→ Data in this exercise:
Content starts
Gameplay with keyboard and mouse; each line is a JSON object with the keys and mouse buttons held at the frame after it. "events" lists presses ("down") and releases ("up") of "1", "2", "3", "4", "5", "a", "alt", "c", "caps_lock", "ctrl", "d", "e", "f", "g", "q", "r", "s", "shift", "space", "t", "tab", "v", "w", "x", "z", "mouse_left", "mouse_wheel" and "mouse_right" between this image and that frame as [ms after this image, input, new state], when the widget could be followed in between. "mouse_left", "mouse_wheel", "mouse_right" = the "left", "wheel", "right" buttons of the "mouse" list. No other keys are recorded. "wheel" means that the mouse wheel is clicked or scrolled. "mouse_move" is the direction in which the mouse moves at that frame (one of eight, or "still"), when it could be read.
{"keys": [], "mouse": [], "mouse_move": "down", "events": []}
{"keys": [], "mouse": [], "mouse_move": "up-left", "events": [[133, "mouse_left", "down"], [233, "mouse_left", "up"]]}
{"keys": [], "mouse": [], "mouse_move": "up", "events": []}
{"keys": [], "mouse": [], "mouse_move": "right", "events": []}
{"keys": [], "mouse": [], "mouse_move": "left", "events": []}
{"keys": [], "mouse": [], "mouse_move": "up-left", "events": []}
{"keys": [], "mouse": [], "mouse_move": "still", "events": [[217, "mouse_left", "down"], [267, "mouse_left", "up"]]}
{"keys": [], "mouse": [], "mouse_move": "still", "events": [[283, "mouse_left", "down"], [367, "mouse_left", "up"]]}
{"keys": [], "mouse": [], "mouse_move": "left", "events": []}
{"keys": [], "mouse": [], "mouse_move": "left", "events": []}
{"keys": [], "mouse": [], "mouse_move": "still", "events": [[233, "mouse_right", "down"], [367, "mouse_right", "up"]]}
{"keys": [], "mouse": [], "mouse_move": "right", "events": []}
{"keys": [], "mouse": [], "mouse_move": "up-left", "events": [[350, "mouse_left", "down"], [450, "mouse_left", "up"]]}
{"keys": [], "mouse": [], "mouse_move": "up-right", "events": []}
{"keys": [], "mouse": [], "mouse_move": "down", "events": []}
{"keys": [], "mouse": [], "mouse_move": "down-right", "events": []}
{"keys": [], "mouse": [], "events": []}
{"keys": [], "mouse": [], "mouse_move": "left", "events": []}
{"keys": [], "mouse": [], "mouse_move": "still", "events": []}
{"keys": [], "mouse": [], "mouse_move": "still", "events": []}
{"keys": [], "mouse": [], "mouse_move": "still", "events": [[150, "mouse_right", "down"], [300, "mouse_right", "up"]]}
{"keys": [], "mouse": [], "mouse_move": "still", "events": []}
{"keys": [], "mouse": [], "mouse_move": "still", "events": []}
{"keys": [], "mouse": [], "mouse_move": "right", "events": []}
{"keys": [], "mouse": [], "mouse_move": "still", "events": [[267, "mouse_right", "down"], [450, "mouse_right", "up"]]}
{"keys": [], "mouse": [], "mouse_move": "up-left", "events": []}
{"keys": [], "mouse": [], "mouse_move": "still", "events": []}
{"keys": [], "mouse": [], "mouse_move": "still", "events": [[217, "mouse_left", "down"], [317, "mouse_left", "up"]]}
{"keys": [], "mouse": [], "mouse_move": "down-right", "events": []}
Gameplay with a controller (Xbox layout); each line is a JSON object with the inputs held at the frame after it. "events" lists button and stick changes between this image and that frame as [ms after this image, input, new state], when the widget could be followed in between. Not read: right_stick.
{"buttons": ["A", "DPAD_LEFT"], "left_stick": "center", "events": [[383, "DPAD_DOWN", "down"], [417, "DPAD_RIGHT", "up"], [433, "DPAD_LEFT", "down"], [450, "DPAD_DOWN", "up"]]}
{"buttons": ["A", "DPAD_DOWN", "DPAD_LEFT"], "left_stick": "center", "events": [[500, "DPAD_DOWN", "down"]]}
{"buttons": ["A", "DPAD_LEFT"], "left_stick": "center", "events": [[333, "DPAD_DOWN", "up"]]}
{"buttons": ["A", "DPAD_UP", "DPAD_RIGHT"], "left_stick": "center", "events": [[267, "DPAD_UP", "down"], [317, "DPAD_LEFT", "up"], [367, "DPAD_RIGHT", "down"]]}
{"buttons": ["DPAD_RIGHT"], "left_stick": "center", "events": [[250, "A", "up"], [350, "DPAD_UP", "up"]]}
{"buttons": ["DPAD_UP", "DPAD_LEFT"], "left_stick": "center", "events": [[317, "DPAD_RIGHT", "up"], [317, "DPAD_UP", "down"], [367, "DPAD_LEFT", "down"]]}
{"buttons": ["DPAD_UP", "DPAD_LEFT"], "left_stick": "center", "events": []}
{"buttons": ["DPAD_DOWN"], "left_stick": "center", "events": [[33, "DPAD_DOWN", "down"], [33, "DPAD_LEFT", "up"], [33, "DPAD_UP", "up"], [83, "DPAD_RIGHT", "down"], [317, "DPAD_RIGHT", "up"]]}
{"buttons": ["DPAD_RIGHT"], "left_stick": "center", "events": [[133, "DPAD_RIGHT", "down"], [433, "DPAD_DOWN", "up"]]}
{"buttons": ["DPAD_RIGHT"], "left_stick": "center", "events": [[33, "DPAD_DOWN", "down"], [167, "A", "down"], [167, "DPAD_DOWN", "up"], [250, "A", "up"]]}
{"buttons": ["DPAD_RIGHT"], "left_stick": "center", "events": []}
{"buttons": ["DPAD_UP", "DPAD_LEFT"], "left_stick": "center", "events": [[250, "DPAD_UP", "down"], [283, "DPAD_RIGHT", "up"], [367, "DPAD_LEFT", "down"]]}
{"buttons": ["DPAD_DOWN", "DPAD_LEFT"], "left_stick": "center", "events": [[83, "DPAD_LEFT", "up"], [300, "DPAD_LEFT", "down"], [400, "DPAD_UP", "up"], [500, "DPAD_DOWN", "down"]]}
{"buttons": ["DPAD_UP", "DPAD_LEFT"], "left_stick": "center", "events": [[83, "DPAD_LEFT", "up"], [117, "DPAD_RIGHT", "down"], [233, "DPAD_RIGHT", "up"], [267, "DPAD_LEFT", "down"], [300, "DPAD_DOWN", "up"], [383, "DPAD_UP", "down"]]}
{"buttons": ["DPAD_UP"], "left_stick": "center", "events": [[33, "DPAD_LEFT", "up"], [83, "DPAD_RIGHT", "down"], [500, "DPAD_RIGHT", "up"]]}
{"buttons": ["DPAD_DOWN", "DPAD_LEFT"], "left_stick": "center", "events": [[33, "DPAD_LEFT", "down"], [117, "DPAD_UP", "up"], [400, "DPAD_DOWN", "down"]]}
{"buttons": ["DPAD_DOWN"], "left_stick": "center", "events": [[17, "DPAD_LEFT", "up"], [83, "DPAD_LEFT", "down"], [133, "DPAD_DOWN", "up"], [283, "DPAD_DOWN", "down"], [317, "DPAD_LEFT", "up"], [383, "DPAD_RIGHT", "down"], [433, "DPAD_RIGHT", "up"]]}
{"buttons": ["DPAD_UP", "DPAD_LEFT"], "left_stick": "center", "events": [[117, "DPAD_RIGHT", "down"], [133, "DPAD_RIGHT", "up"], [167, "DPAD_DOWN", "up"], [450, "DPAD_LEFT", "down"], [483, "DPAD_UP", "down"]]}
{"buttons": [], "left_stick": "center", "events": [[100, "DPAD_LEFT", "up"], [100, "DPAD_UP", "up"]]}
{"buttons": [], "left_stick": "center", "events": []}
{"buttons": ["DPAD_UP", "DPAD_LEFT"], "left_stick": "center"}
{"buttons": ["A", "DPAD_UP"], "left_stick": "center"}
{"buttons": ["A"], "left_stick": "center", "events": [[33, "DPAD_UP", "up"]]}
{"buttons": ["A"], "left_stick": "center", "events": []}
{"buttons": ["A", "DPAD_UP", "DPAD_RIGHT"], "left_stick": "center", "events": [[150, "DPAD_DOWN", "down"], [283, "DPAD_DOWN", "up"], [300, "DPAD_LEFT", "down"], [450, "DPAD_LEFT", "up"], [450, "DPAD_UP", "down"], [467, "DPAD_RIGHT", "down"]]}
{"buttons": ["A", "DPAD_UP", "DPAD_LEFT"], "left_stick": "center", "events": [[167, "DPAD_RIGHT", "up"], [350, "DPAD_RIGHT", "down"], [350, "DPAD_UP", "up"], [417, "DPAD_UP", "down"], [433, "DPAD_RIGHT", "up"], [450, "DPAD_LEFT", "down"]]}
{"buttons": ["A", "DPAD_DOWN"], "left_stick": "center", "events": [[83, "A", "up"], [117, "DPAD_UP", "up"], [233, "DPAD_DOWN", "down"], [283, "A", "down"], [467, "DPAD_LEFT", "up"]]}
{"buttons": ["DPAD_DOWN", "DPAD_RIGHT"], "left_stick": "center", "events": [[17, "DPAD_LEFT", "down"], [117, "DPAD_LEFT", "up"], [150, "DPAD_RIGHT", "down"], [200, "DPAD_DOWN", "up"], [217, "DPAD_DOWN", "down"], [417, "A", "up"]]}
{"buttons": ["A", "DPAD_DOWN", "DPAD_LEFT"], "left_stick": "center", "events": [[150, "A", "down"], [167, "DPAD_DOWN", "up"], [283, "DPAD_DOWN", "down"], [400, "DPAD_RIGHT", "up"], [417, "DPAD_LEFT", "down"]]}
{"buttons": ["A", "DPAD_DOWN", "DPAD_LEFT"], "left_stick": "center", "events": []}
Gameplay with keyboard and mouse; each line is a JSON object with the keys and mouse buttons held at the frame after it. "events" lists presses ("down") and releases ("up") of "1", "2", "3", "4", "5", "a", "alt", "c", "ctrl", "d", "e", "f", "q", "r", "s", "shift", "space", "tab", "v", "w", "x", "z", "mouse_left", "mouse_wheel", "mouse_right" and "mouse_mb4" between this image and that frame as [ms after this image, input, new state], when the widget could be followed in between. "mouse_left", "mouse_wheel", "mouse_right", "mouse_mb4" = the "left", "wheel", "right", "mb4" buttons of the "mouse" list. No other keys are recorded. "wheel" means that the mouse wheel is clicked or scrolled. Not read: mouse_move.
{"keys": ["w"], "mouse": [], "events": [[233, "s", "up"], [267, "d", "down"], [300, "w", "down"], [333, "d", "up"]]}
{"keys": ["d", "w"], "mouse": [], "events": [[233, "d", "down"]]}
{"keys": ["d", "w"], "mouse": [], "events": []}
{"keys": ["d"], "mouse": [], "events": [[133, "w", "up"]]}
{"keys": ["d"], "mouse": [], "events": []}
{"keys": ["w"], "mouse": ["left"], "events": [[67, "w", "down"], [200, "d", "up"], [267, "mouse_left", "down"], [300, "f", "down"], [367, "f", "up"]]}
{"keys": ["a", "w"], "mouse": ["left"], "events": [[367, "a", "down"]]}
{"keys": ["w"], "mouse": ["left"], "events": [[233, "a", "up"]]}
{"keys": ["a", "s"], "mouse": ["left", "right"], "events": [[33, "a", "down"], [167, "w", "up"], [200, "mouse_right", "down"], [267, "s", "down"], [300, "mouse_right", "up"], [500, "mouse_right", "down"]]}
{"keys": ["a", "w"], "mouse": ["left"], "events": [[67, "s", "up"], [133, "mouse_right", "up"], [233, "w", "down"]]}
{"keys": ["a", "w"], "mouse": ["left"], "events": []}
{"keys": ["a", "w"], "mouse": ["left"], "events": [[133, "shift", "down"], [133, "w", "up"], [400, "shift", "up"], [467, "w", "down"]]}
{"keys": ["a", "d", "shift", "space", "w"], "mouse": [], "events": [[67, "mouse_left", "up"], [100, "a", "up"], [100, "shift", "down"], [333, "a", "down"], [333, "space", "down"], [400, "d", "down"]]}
Content ends
Show the lines of the entries that include the string "ctrl", copying each in full.

Gameplay with keyboard and mouse; each line is a JSON object with the keys and mouse buttons held at the frame after it. "events" lists presses ("down") and releases ("up") of "1", "2", "3", "4", "5", "a", "alt", "c", "caps_lock", "ctrl", "d", "e", "f", "g", "q", "r", "s", "shift", "space", "t", "tab", "v", "w", "x", "z", "mouse_left", "mouse_wheel" and "mouse_right" between this image and that frame as [ms after this image, input, new state], when the widget could be followed in between. "mouse_left", "mouse_wheel", "mouse_right" = the "left", "wheel", "right" buttons of the "mouse" list. No other keys are recorded. "wheel" means that the mouse wheel is clicked or scrolled. "mouse_move" is the direction in which the mouse moves at that frame (one of eight, or "still"), when it could be read.
Gameplay with keyboard and mouse; each line is a JSON object with the keys and mouse buttons held at the frame after it. "events" lists presses ("down") and releases ("up") of "1", "2", "3", "4", "5", "a", "alt", "c", "ctrl", "d", "e", "f", "q", "r", "s", "shift", "space", "tab", "v", "w", "x", "z", "mouse_left", "mouse_wheel", "mouse_right" and "mouse_mb4" between this image and that frame as [ms after this image, input, new state], when the widget could be followed in between. "mouse_left", "mouse_wheel", "mouse_right", "mouse_mb4" = the "left", "wheel", "right", "mb4" buttons of the "mouse" list. No other keys are recorded. "wheel" means that the mouse wheel is clicked or scrolled. Not read: mouse_move.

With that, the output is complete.